*** Opening of Listed entries ***

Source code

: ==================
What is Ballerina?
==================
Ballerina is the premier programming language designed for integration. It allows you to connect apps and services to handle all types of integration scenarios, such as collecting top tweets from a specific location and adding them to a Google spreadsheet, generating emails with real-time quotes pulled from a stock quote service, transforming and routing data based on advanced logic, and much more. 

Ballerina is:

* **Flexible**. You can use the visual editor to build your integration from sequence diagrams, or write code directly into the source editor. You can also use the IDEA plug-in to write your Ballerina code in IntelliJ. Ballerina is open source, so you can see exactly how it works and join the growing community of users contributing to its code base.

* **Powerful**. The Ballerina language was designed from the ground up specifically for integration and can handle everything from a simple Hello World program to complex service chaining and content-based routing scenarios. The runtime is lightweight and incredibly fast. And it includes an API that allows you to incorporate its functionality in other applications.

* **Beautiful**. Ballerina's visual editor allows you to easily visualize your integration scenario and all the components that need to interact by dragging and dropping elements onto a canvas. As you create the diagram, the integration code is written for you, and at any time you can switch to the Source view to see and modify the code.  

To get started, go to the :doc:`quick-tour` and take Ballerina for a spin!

*** Close of Listed entries ***

_Instructions for the task_
The task calls for all the records above to be repeated exactly.

_Solution to the exercise_
Source code

: ==================
What is Ballerina?
==================
Ballerina is the premier programming language designed for integration. It allows you to connect apps and services to handle all types of integration scenarios, such as collecting top tweets from a specific location and adding them to a Google spreadsheet, generating emails with real-time quotes pulled from a stock quote service, transforming and routing data based on advanced logic, and much more. 

Ballerina is:

* **Flexible**. You can use the visual editor to build your integration from sequence diagrams, or write code directly into the source editor. You can also use the IDEA plug-in to write your Ballerina code in IntelliJ. Ballerina is open source, so you can see exactly how it works and join the growing community of users contributing to its code base.

* **Powerful**. The Ballerina language was designed from the ground up specifically for integration and can handle everything from a simple Hello World program to complex service chaining and content-based routing scenarios. The runtime is lightweight and incredibly fast. And it includes an API that allows you to incorporate its functionality in other applications.

* **Beautiful**. Ballerina's visual editor allows you to easily visualize your integration scenario and all the components that need to interact by dragging and dropping elements onto a canvas. As you create the diagram, the integration code is written for you, and at any time you can switch to the Source view to see and modify the code.  

To get started, go to the :doc:`quick-tour` and take Ballerina for a spin!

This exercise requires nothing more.